“José Miguel”
Eu precisava parar com a minha mania de ir em socorro das mulheres em perigo! Foi exatamente assim que eu terminei na cama com a Srta. Sanchez e foi exatamente assim que aqui estava eu, me embebedando com a Srta. Sanchez e os nossos amigos como se fôssemos um casal de namoradinhos, ao invés de estar sentado em casa escutando a Carmem.
Mas a Eva era divertida, cheia de vida e realmente precisava se livrar do babaca que brincava com ela. E por isso, porque eu não me contive e me meti na confusão dela de novo, agora eu estava sentado ao seu lado, com o braço nos seus ombros, rindo, trocando olhares e beijinhos com a minha assistente, tudo o que eu não deveria fazer. Mas estar ali naquele bar com ela era como estar em uma realidade paralela, onde a minha vida era outra e as minhas obrigações não existiam.
- Bom, pessoal, pra mim deu. Amanhã eu acordo cedo. – A Gabriele se levantou e colocou as mãos sobre a mesa como se precisasse se estabilizar. – Evita, rachamos um taxi?

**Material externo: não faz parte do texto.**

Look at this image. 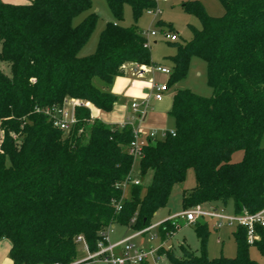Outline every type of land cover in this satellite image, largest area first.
<instances>
[{
  "label": "trees",
  "instance_id": "1",
  "mask_svg": "<svg viewBox=\"0 0 264 264\" xmlns=\"http://www.w3.org/2000/svg\"><path fill=\"white\" fill-rule=\"evenodd\" d=\"M115 21L99 34L95 51L80 57L98 16L87 14L91 0L0 1V240L11 248L13 264H68L77 257L76 238L90 251L100 232L114 224L142 231L164 208L173 186L192 170L195 186L182 192L184 211L195 205L231 203L235 215L264 208V0H219L222 17H210L198 1L182 4L200 22L192 38L173 42L168 87L187 74L192 58L207 65L210 97L176 91L168 134L145 146L139 176L147 186L132 185L129 198L123 185L134 159L125 151L134 139L131 126L107 125L75 109L68 133L55 128L47 109L68 99L89 102L99 113H110L117 98L110 92L124 65L150 66L145 39L134 27H123L124 7L134 22L156 7L154 0H105ZM242 152L238 162L232 156ZM120 205V210H117ZM159 224L161 239L176 230ZM201 256L182 247L177 259L163 248L171 264H261L250 258L254 246L264 258V228L250 245L245 229L233 232L234 258L209 259L205 253L208 229L195 223Z\"/></svg>",
  "mask_w": 264,
  "mask_h": 264
},
{
  "label": "rangeland",
  "instance_id": "2",
  "mask_svg": "<svg viewBox=\"0 0 264 264\" xmlns=\"http://www.w3.org/2000/svg\"><path fill=\"white\" fill-rule=\"evenodd\" d=\"M3 3L19 4L21 0H0ZM191 1H198L205 9L206 13L213 18L222 17L224 15V9L219 0H154L156 7L150 9L152 13L158 11L156 15L149 13L148 10L143 12L137 22H134L132 12L129 6L124 7L123 19L117 23L123 27H134L139 31L145 40L149 43V52L152 65L149 66L147 74L142 78L144 81L149 78L155 77V83H167L170 75L158 76L155 71H152V67L155 65H164L171 72V62L169 58L175 55L176 48L173 42L169 41L167 35L174 34L177 36V44H184L192 38L191 27L200 29L199 20L183 11L182 4ZM95 12L98 16L95 29L91 34L86 45L80 50L79 56H87L95 51L99 34L104 29L107 22H113V18L105 0H91V7L86 12L80 14L74 19V24L78 23L87 14ZM154 32L155 37H147V33ZM127 64V63H126ZM0 69L5 73H9V68L1 64ZM155 72V73H154ZM155 74V75H154ZM157 76V77H156ZM153 85H150L151 93H146L143 99H134L133 101L137 105L136 114L139 111H143L144 120H140L138 123L137 115L132 112V109L125 115V124L140 125L142 133L152 131L153 128H147V116L151 113L160 115L163 113L167 115L166 123L164 124V131H173L174 122L170 117V110L172 105L173 94L178 91H189L195 95L201 97H210L212 90L208 86L207 81V65L199 58H192L189 69L183 80L176 85L169 87V90L164 94L161 102H155L151 96L153 94ZM149 92V89L147 90ZM132 102V100H131ZM96 109L93 108V114ZM127 118V119H126ZM146 118V120H145ZM101 119V118H100ZM103 120V119H102ZM107 124V123H106ZM120 127V125H117ZM157 130V129H155ZM160 130V129H159ZM161 140V138H159ZM157 139V140H159ZM155 140V142L157 141ZM152 142L151 144H154ZM261 146L264 147V135L261 138ZM129 146L125 147V151L128 153ZM129 154V153H128ZM130 155V154H129ZM131 156V155H130ZM132 157V156H131ZM133 158V157H132ZM242 158V152H237L232 156V160L238 162ZM134 159V158H133ZM233 162V161H231ZM132 180H140L139 176V160L134 159L131 171ZM150 183V175H147L142 182L143 186H147ZM195 186V178L192 170H189L186 174V179L182 184L173 186L167 205L164 208L158 210L151 220V225L160 224L166 220H171V224H176V230L169 237L164 240L161 239L159 228H155L152 231L141 235L131 241L134 244L135 249H141L144 252H148L150 248L157 250L154 258H148L143 264H171L164 254H159L158 250L163 248L165 251H169L177 259L183 258L182 247L192 252L194 256H201L200 241L195 233V226L197 224H188L180 218H175L181 212L184 211L182 206V192L183 190L191 189ZM129 191L127 190L125 196L122 198H129ZM201 208L205 211L214 210L220 212L225 216H234V209L231 203H209L200 204ZM175 218V219H173ZM201 224H206L208 229V236L206 240L205 253L209 259L218 257L234 258L236 255V246L233 239V232L237 226L235 224L224 225L220 228H214L213 221L208 219L197 220ZM133 228L123 226L120 224H114L109 231L110 243H116L122 238L135 234ZM152 236H156L154 240H150ZM9 243V246H8ZM10 242L6 239L0 240V258L2 256H9ZM250 258L258 263L264 264V258L261 257L254 246L249 248ZM84 256L82 247H77V258Z\"/></svg>",
  "mask_w": 264,
  "mask_h": 264
},
{
  "label": "built area",
  "instance_id": "3",
  "mask_svg": "<svg viewBox=\"0 0 264 264\" xmlns=\"http://www.w3.org/2000/svg\"><path fill=\"white\" fill-rule=\"evenodd\" d=\"M148 12L152 13L150 10H148ZM157 13L158 11L152 14L156 15ZM155 36L156 34L154 32L147 33V37L152 38ZM167 37L171 42L177 41V36H175L174 34L167 35ZM143 47L145 49H149V43L147 40L145 41ZM152 70L165 75H170L171 73L168 68L156 65L152 67ZM167 89V84L154 85L151 98L160 101L162 99L163 93L167 91ZM76 108L88 109L90 111L91 118H95L92 115L93 107L89 102L73 98L66 100L63 106L60 108L47 109L45 111V114L50 116L52 124L55 128L64 133H68L70 128L76 122L74 116ZM131 108L133 109V111H136L137 105L135 103H132ZM133 133L134 139L129 145L128 153L134 159L138 160L141 158L142 150L145 146L149 145L152 142H155V140L159 138H165L168 134L174 136L173 131H164L160 134L159 137H157L158 135L155 132L148 133L146 137H143L138 130H133ZM141 183V180H132L130 175L123 185L124 192L126 193L127 190L129 191L132 185L137 186ZM116 209L120 210V205H117ZM175 218L183 219L188 224H195L199 219L212 220L214 222L212 225L214 228H220L224 225L235 224L236 226L245 229L246 240L250 245L254 244V242L258 240L256 228H264V208L253 214L243 212L240 215L228 217L223 215L222 211L218 212L216 211V209L205 211L201 208L200 205H195L194 207L181 212ZM158 226L159 224L152 225L142 231L136 232L131 236L122 238L116 243H110L109 231L111 227H109L105 231L100 232L101 239L98 241L96 249L94 251H90L84 238L82 236H78L76 238V243L77 245H80L82 247L84 256L81 258L76 257L68 264H143L148 258H154L157 250L154 248H150L148 252H144L141 249H135L134 244H132L131 241L141 235H144L145 233L152 231L155 228H158ZM155 238L156 236H152L150 240H154Z\"/></svg>",
  "mask_w": 264,
  "mask_h": 264
},
{
  "label": "crops",
  "instance_id": "4",
  "mask_svg": "<svg viewBox=\"0 0 264 264\" xmlns=\"http://www.w3.org/2000/svg\"><path fill=\"white\" fill-rule=\"evenodd\" d=\"M22 3H26L29 0H21ZM11 4V3H10ZM176 42V41H175ZM84 57V56H82ZM161 67H165L164 65H157ZM149 66H138L131 63H127L124 65L123 74L119 77H116L110 87V92L117 98V102L113 107L112 112L110 113H99L98 111H95V114L93 116L95 118H98L103 123H107V125H128L131 126L133 130H138L140 134L143 137H146V135L150 132H155L159 137L162 132H164L163 126L166 123L167 115H164L163 113L160 115H155V113H151L147 116V128H153L154 130L148 131L145 133H142L140 130V125H133L130 123L125 124V115H127L128 111H130L132 103H135L134 99H143L146 95V93H151L150 85H163L167 83H155V77L149 78L148 80L144 81L142 78L145 74H147ZM155 71V70H152ZM156 75L158 76H167L165 74H161L157 71ZM154 72V73H155ZM155 75V74H154ZM157 77V76H156ZM149 89V92L147 90ZM169 90V87L167 91ZM165 91L163 93L162 99L160 101L154 100L155 102H161L163 100L164 94L167 92ZM153 92V89H152ZM132 100V102H131ZM134 100V101H133ZM172 101V100H171ZM130 108V110H129ZM138 108V107H137ZM132 112L135 113L136 111ZM143 111L138 110L137 120L138 123L140 120H144V115L142 114ZM101 118V119H100ZM103 119V120H102ZM127 119V118H126ZM146 120V118H145ZM157 129V130H155ZM160 129V130H159ZM160 140V139H159ZM232 160V159H231ZM233 162H236L237 160H232ZM240 161V160H239ZM183 220V219H182ZM156 225V224H154ZM9 242V241H8ZM11 245V244H10ZM9 246V243H8ZM0 264H13V262L10 260L9 256L5 255L0 258Z\"/></svg>",
  "mask_w": 264,
  "mask_h": 264
}]
</instances>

- Mas de jeito nenhum! – O Matheus se adiantou, prestativo como só ele sabia ser com uma mulher. – Eu te levo pra casa, Gabi. E o Rossi leva a namoradinha dele, para que o Leãozinho não desconfie da mentira de vocês. – O Matheus deu um sorriso todo convencido pra mim.
- Nã-nã-não! – A Eva balançou o dedo no ar. – Vou de taxi! – Ela falou com um sorrisinho que destacou suas bochechas coradas devido aos shots de tequila que ela virou.
- Evita, o Matheus tem razão, já que o Rossi está bancando o seu namorado, melhor que ele te leve. O Leon te vigiou a noite inteira, vai achar estranho se você sair daqui de taxi. – A Gabriele concordou com o Matheus.
E enquanto a Srta. Sanchez me encarava, eu estava só pensando que inferno seria sentir o perfume dela no espaço confinado do carro. Eu ficaria louco! E ela havia bebido o suficiente para ficar desinibida e sorrindo muito, o que a deixava ainda mais irresistível.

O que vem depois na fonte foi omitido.